*** Opening INPUT MATERIAL ***

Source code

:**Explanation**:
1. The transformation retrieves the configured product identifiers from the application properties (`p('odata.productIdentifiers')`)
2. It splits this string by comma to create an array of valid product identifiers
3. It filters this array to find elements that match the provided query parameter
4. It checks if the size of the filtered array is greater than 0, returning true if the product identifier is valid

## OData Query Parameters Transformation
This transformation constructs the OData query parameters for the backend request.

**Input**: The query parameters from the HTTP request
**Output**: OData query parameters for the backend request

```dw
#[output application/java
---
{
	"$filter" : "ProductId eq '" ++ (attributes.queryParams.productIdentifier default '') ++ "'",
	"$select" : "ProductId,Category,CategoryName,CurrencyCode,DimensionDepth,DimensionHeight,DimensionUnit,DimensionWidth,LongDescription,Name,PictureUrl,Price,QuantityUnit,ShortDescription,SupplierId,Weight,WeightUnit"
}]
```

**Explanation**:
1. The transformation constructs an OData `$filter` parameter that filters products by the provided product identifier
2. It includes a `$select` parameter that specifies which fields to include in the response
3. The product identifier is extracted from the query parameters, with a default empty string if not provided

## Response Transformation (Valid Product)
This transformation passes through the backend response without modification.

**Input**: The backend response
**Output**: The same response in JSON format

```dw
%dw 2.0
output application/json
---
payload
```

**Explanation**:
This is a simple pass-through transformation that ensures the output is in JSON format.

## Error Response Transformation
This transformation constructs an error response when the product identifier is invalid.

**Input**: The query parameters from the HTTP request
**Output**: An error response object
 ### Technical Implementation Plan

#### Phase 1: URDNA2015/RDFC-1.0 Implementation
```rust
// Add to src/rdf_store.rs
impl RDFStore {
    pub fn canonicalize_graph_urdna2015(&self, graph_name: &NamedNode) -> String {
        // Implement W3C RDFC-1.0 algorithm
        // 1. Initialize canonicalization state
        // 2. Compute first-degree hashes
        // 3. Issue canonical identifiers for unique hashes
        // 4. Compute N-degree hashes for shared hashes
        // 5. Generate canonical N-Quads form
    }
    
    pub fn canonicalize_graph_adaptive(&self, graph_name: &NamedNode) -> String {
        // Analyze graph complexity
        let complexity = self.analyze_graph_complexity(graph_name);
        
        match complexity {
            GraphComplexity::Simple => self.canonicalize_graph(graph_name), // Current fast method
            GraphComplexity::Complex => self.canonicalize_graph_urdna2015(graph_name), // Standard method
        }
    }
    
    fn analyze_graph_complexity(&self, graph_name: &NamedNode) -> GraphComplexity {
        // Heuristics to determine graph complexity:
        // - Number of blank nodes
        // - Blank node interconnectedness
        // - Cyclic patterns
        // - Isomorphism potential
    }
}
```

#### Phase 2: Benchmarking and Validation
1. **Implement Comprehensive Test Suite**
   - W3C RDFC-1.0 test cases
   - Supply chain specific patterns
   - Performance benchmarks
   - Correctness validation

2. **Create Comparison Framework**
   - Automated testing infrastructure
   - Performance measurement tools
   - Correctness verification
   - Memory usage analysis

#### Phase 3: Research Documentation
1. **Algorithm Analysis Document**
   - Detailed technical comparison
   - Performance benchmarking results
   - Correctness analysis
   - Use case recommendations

*** Closing INPUT MATERIAL ***

TASK INSTRUCTIONS
What is needed is every line from the start of the entries through the line containing "3. It filters", returned word for word and nothing else.

ANSWER SPACE
Source code

:**Explanation**:
1. The transformation retrieves the configured product identifiers from the application properties (`p('odata.productIdentifiers')`)
2. It splits this string by comma to create an array of valid product identifiers
3. It filters this array to find elements that match the provided query parameter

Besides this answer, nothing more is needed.